--- Supplied entries Enclosed Below ---

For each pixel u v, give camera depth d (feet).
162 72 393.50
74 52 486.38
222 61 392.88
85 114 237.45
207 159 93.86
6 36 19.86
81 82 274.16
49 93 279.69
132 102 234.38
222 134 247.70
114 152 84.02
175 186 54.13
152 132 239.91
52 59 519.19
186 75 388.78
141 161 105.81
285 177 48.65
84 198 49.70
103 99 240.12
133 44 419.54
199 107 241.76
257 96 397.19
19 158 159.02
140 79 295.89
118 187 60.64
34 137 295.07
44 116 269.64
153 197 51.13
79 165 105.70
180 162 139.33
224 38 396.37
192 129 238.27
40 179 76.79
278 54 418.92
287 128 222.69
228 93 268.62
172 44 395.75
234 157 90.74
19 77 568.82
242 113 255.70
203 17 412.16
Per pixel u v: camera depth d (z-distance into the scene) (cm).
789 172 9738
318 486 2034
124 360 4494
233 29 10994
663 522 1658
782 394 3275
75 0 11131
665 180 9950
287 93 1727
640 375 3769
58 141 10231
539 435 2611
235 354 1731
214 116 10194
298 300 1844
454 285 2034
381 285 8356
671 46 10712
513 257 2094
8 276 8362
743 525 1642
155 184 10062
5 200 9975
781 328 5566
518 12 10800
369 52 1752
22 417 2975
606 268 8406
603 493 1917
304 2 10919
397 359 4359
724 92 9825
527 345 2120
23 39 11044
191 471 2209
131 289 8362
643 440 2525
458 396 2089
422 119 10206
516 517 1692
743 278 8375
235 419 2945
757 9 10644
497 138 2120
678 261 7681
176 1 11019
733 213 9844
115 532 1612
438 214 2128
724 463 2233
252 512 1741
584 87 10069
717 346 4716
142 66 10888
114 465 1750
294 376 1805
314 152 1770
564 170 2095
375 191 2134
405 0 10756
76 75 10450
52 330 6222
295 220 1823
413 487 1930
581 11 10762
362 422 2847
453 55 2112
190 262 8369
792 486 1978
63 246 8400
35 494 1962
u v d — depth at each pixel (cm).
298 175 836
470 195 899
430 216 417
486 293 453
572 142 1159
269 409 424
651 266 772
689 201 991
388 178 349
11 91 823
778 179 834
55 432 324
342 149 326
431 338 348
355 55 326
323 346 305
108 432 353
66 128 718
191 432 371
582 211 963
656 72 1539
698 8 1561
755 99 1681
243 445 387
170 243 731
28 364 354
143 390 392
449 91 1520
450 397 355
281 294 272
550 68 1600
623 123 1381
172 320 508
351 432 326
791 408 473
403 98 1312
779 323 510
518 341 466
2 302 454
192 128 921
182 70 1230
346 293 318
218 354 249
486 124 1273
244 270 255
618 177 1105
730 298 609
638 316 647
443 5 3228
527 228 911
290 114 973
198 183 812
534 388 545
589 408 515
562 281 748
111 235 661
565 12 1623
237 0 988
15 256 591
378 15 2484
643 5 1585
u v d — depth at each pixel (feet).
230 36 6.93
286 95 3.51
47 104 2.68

--- End of Enclosed Supplied entries ---

### Assigned task
Output exactly the lines of the material above from the one containing "405 0 10756" up to and including the one containing "378 15 2484".

### Output for this task
405 0 10756
76 75 10450
52 330 6222
295 220 1823
413 487 1930
581 11 10762
362 422 2847
453 55 2112
190 262 8369
792 486 1978
63 246 8400
35 494 1962
u v d — depth at each pixel (cm).
298 175 836
470 195 899
430 216 417
486 293 453
572 142 1159
269 409 424
651 266 772
689 201 991
388 178 349
11 91 823
778 179 834
55 432 324
342 149 326
431 338 348
355 55 326
323 346 305
108 432 353
66 128 718
191 432 371
582 211 963
656 72 1539
698 8 1561
755 99 1681
243 445 387
170 243 731
28 364 354
143 390 392
449 91 1520
450 397 355
281 294 272
550 68 1600
623 123 1381
172 320 508
351 432 326
791 408 473
403 98 1312
779 323 510
518 341 466
2 302 454
192 128 921
182 70 1230
346 293 318
218 354 249
486 124 1273
244 270 255
618 177 1105
730 298 609
638 316 647
443 5 3228
527 228 911
290 114 973
198 183 812
534 388 545
589 408 515
562 281 748
111 235 661
565 12 1623
237 0 988
15 256 591
378 15 2484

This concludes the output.